Concretamente, facciamo un esempio.

desideriamo fare orazione sul mistero della crocifissione di nostro Signore. Come procedere? Leggiamo nei Santi Vangeli la descrizione di quel momento terribile e sublime, adeguatissimo a suscitare nella nostra anima un amore più forte verso il nostro dolcissimo Salvatore. Illuminati da questa pia lettura, raccogliamo i nostri pensieri per produrre un bell’atto di fede nella divina Persona del Figlio eterno che si degna, tramite la sua grazia santificante, abitare nella povera capanna della nostra anima. Poi consideriamo il mistero della crocifissione. Per agevolare questa riflessione, possiamo contemplare il crocifisso o qualche bel quadro che lo rappresenta. (…): Possiamo anche farcene una rappresentazione puramente interiore tramite la sola facoltà della nostra immaginazione (è ciò che sant’Ignazio chiama “composizione di luogo”).

Il dottore del Carmelo ci consiglia, in questo lavoro, di non impiegare troppo tempo: basta uno sguardo generico, senza entrare nei minimi dettagli, che permetta di fissare l’immaginazione per facilitare la considerazione dell’intelligenza.
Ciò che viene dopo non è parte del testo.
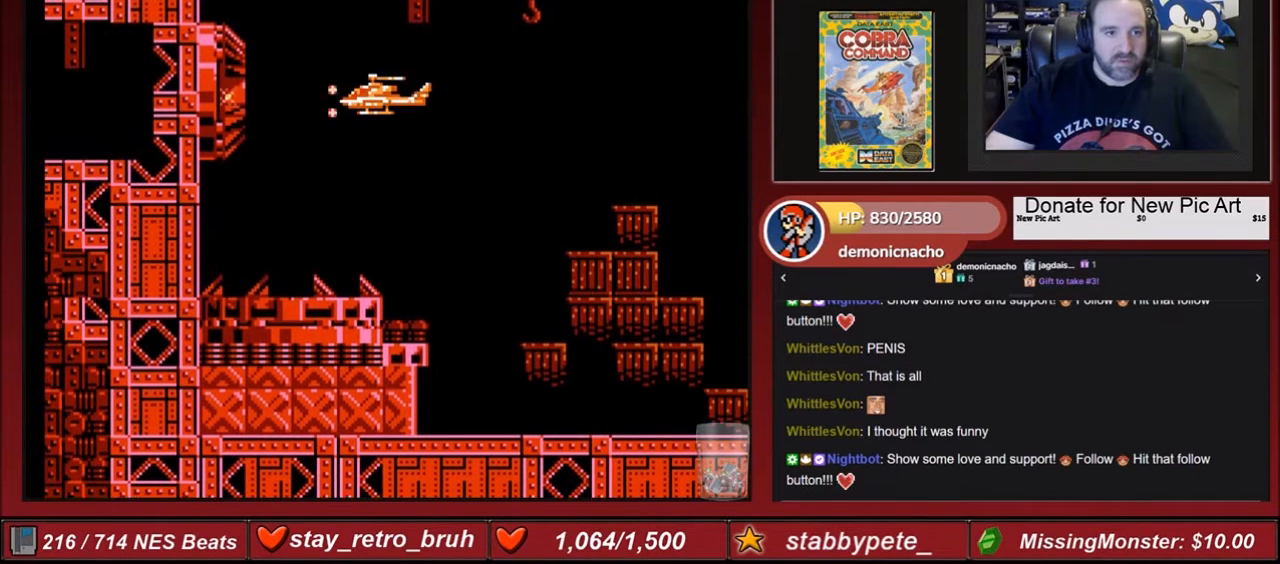
{"buttons": ["B"], "events": [[33, "B", "up"], [100, "B", "down"], [200, "B", "up"], [267, "B", "down"], [333, "B", "up"], [500, "B", "down"]]}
Quest’ultima è molto importante e bisogna darle il tempo necessario per stampare nella nostra mente la forte convinzione che il divin Salvatore ci ama e aspetta il nostro amore.

L’orazione è tutta indirizzata a farci mettere in pratica il “più grande dei comandamenti” (Matteo 22,37-38) (…).

Aiuto: lo schema di domande

Per aiutarci a considerare con amore la crocifissione, possiamo utilizzare il breve schema di domande del quale ci parlano, a proposito della flagellazione, sia santa Teresa che san Giovanni della Croce. Chi è colui che soffre? La seconda Persona della Trinità soffre per me. Dio, incarnato per la mia salvezza, soffre per me. Che cosa soffre? Soffre il terribile dolore di questi enormi chiodi che trapassano le sue sacre mani e si suoi sacri piedi. Perché soffre? Orribilmente inchiodato alla terribile croce, Gesù desidera espiare i miei peccati di disobbedienza ai suoi comandamenti, i miei abusi di una libertà che mi ha regalata per compiere la sua santa volontà e che, pazzamente, ho utilizzata per peccare. Soffre anche per darmi l’esempio della pazienza, affinché anch’io sappia soffrire qualcosa per lui. In che modo soffre? Come “agnello condotto al macello”, adempiendo la profezia di Isaia che lo contemplava in anticipo: “Maltrattato, si lasciò umiliare e non aprì la sua bocca” (Isaia, 53,7). Egli accetta volontariamente questi atroci dolori perché vuole soffrire per noi, espiare i nostri peccati e mostrarci l’esempio della pazienza nelle avversità. Oh, quanto ci ama! L’amore chiama amore: meditando la sublimità di quell’amore divino, l’anima si sente spinta a slanciarsi verso l’amato per rendere amore per amore.

Colloquio d’amore con Dio

Con spontaneità, l’anima vuole esprimere all’Amato il suo amore: “Oh, mio Dio, mi hai dato, con la tua crocifissione, la prova massima del tuo amore per me; anch’io voglio amarti, mi accorgo che la mia carità è così fredda, così debole, aiutami ad amarti sempre di più, dammi tante grazie di fedeltà al tuo amore. Ti ringrazio di avermi mostrato nelle tue sante piaghe la fonte sacratissima dell’oceano della grazia. Nella piaga del tuo cuore, mi mostri la “fornace ardente di carità” (litanie del Sacro Cuore di Gesù). Oh mio Dio, non voglio amarti soltanto a parole, ma anche in opere:: voglio fare in tutto la tua santissima volontà, voglio essere tutto tuo.” Tali parole di amore si possono moltiplicare, anche pronunziandole con le labbra. Esse aiutano l’anima a stabilirsi progressivamente in un tranquillo ma intenso movimento interiore di amore a Dio. Così, l’orazione diventa sempre più vera conversazione con Dio. L’anima parla a Dio e Dio parla con l’anima. Non le fa sentire una voce sensi9bile, ma insegna all’anima la Sua grandezza e la necessità per l’anima di amarlo più di tutto. Dio muove efficacemente questa anima ad amarlo.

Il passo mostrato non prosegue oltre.